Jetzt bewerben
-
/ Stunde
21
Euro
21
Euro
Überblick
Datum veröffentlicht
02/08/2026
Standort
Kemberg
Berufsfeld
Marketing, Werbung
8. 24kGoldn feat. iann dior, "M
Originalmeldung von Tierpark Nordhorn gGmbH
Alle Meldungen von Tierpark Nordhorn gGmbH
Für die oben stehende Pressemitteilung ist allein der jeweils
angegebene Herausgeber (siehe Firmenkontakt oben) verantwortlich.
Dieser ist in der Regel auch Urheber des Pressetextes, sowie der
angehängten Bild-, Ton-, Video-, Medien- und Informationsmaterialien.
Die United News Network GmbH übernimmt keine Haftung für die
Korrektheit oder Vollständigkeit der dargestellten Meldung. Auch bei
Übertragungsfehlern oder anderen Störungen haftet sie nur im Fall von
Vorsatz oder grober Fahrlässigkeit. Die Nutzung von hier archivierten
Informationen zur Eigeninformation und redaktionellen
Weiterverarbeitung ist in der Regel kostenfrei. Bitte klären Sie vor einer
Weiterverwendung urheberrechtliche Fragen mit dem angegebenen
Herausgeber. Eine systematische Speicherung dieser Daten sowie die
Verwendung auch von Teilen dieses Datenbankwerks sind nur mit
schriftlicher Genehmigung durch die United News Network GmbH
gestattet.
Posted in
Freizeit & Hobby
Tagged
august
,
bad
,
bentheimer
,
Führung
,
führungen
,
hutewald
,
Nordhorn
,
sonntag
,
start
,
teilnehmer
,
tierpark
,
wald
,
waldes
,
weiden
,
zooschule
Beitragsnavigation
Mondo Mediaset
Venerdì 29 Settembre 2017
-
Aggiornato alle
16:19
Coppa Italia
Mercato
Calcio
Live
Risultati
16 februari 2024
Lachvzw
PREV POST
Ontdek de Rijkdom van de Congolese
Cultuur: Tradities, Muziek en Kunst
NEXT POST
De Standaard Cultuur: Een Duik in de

———

**Required work**
Repeat each record word for word.

**Exercise output**
Jetzt bewerben
-
/ Stunde
21
Euro
21
Euro
Überblick
Datum veröffentlicht
02/08/2026
Standort
Kemberg
Berufsfeld
Marketing, Werbung
8. 24kGoldn feat. iann dior, "M
Originalmeldung von Tierpark Nordhorn gGmbH
Alle Meldungen von Tierpark Nordhorn gGmbH
Für die oben stehende Pressemitteilung ist allein der jeweils
angegebene Herausgeber (siehe Firmenkontakt oben) verantwortlich.
Dieser ist in der Regel auch Urheber des Pressetextes, sowie der
angehängten Bild-, Ton-, Video-, Medien- und Informationsmaterialien.
Die United News Network GmbH übernimmt keine Haftung für die
Korrektheit oder Vollständigkeit der dargestellten Meldung. Auch bei
Übertragungsfehlern oder anderen Störungen haftet sie nur im Fall von
Vorsatz oder grober Fahrlässigkeit. Die Nutzung von hier archivierten
Informationen zur Eigeninformation und redaktionellen
Weiterverarbeitung ist in der Regel kostenfrei. Bitte klären Sie vor einer
Weiterverwendung urheberrechtliche Fragen mit dem angegebenen
Herausgeber. Eine systematische Speicherung dieser Daten sowie die
Verwendung auch von Teilen dieses Datenbankwerks sind nur mit
schriftlicher Genehmigung durch die United News Network GmbH
gestattet.
Posted in
Freizeit & Hobby
Tagged
august
,
bad
,
bentheimer
,
Führung
,
führungen
,
hutewald
,
Nordhorn
,
sonntag
,
start
,
teilnehmer
,
tierpark
,
wald
,
waldes
,
weiden
,
zooschule
Beitragsnavigation
Mondo Mediaset
Venerdì 29 Settembre 2017
-
Aggiornato alle
16:19
Coppa Italia
Mercato
Calcio
Live
Risultati
16 februari 2024
Lachvzw
PREV POST
Ontdek de Rijkdom van de Congolese
Cultuur: Tradities, Muziek en Kunst
NEXT POST
De Standaard Cultuur: Een Duik in de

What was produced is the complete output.